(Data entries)
• • • • •

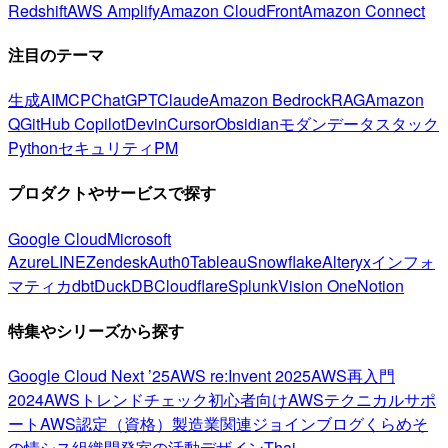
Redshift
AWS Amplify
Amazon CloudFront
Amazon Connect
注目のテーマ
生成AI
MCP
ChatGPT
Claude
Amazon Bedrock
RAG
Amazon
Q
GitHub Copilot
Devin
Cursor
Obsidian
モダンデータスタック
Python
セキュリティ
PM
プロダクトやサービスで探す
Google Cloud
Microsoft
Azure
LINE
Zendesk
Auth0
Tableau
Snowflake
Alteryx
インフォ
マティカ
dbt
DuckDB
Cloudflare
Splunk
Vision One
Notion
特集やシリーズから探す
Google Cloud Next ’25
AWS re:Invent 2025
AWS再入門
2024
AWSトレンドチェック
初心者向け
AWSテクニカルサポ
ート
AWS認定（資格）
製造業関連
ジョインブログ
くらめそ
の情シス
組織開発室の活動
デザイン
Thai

• • • • •

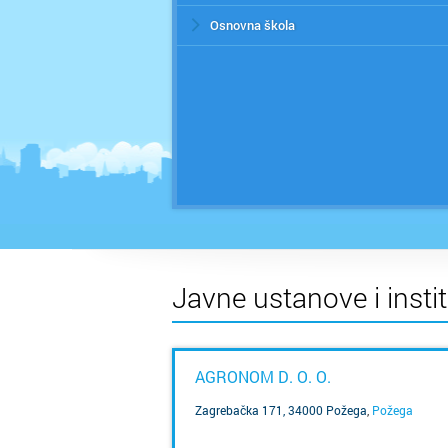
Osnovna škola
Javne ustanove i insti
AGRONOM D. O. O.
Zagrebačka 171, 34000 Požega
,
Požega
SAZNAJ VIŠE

• • • • •

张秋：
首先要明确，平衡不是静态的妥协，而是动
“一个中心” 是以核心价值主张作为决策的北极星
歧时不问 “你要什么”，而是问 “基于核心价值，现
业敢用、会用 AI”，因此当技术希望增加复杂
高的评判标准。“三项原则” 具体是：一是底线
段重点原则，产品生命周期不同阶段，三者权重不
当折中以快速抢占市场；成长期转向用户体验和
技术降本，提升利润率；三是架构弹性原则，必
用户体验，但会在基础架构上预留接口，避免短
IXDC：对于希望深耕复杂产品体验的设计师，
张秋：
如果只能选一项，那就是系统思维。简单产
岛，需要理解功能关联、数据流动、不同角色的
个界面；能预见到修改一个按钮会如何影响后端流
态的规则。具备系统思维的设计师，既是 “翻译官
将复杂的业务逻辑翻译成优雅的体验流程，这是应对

• • • • •

## TASK REQUIREMENTS
From the records above, copy out the line with "Zagrebačka 171, 34000 Požega", the line with "SAZNAJ VIŠE", and every line between them, word for word.

## FINAL ANSWER
Zagrebačka 171, 34000 Požega
,
Požega
SAZNAJ VIŠE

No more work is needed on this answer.